(PAGE EXCERPT):
━━━

Ahead of the UN Climate Summit 2014 to be held in New York in September, Environment Minister Prakash Javadekar said, in what appears to be a message to the global audience, “don’t blame us for carbon emissions.”

He said that while the country definitely needs to reduce its emissions, India and other developing countries also have a “right to grow” which can entail some rise in emissions.

Javadekar, who was speaking on the World Day to Combat Desertification, said, “I have not created carbon emission problems, it has been done by others.”

Walk out Last year, the Indian delegation, along with more than 100 developing countries, had walked out of the United Nations Climate Change Conference (UNCCC) 2013 held in Warsaw over the refusal of the developed countries to agree to a mechanism for compensation for climate change-induced disasters, which affect the developing and least developing countries most.

Developing countries wanted developed nations to respect the 2009 Copenhagen pledge to provide up to $100 billion by 2020 for environmental damage. 

The argument of the countries demanding compensation was that today’s climate change is an effect of years of emissions due to industrial development by developed countries.

The next edition of the UNCCC will be held in Lima, Peru, in December.

Javadekar also announced that the Ministry aims to make India desertification-neutral by 2030.

Desertification, a result of increasing population, deforestation and climate change-related events is also a threat to the country’s food security as it reduces the land available for agriculture.

He said the Ministry would collaborate with the Ministry of Agriculture, the Ministry of Rural Development and the Ministry of Water Resources to achieve this target. Increasing population is resulting in one-third of the country’s land area becoming barren.

━━━

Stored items

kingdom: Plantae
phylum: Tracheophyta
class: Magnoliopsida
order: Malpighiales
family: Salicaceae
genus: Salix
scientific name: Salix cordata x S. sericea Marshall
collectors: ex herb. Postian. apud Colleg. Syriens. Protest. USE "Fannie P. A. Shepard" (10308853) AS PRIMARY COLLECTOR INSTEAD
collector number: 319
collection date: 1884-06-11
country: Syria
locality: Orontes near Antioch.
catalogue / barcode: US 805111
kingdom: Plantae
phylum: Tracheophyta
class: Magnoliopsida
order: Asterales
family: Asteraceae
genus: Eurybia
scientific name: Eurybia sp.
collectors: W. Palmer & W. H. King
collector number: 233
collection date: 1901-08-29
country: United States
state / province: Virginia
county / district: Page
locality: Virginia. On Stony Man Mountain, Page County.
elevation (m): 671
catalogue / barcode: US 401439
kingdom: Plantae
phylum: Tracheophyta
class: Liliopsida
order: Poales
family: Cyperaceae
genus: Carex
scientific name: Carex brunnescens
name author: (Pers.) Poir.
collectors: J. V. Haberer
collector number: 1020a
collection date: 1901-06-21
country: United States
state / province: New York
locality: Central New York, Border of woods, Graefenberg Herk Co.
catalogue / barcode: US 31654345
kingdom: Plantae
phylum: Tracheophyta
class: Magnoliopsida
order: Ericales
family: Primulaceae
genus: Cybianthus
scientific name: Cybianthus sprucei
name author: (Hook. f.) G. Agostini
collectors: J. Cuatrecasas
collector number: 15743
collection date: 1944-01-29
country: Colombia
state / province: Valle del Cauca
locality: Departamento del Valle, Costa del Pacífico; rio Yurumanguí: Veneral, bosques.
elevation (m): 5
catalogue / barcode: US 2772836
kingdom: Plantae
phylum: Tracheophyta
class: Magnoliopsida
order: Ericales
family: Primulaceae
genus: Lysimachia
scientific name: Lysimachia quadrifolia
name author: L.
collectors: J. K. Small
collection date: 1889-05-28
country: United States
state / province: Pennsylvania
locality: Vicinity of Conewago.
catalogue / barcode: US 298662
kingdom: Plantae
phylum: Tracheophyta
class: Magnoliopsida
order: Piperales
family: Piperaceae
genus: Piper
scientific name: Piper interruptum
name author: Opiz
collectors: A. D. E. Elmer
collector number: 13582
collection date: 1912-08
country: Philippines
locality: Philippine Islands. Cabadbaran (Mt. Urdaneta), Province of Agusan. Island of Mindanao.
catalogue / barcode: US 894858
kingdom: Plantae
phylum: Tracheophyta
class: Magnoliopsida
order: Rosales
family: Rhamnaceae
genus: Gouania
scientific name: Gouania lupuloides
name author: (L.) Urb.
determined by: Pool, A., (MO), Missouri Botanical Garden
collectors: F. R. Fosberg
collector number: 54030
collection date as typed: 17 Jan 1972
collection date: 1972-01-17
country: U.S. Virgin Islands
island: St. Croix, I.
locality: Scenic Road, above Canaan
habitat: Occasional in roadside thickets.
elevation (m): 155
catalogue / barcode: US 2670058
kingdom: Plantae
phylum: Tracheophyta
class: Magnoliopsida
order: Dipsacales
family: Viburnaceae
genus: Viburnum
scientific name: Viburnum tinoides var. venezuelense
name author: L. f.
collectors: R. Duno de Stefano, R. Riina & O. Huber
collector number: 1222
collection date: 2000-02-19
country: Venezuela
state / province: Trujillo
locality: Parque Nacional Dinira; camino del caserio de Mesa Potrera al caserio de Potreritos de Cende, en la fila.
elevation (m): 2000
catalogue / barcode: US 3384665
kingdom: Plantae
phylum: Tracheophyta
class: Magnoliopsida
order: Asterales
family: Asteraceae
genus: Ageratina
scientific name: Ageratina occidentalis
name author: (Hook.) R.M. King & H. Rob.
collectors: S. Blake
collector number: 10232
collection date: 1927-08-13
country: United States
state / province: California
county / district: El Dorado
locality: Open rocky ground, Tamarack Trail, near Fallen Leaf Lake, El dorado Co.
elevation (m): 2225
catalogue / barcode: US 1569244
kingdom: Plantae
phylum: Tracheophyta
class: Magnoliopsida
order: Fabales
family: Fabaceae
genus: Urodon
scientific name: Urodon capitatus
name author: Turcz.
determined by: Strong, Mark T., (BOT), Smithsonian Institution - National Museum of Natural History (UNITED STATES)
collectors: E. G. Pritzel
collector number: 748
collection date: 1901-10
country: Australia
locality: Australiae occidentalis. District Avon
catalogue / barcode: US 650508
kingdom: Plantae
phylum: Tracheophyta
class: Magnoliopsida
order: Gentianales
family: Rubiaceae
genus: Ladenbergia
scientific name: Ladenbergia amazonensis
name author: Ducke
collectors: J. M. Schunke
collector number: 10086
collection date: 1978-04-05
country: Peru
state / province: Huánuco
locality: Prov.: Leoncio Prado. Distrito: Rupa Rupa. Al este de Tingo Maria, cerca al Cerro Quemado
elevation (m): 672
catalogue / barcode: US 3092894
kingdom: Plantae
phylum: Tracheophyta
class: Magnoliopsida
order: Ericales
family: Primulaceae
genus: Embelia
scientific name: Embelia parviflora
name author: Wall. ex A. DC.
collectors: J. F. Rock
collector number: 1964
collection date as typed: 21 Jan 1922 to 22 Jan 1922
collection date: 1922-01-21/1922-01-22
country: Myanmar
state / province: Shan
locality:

━━━

(REQUIREMENT 1):
In the article on India's climate stance, by what year does the Ministry aim to make India desertification-neutral?
(REQUIREMENT 2):
Retype the part of the article on India's climate stance starting with "Ahead of the" and going on through "rise in emissions.".
(REQUIREMENT 3):
According to the article on India's climate stance, why did the Indian delegation and more than 100 developing countries walk out of the 2013 conference in Warsaw?

(RESPONSE AREA 1):
By 2030.

(RESPONSE AREA 2):
Ahead of the UN Climate Summit 2014 to be held in New York in September, Environment Minister Prakash Javadekar said, in what appears to be a message to the global audience, “don’t blame us for carbon emissions.”

He said that while the country definitely needs to reduce its emissions, India and other developing countries also have a “right to grow” which can entail some rise in emissions.

(RESPONSE AREA 3):
They walked out because the developed countries refused to agree to a mechanism for compensation for disasters caused by climate change. Those disasters affect developing and least developed countries the most.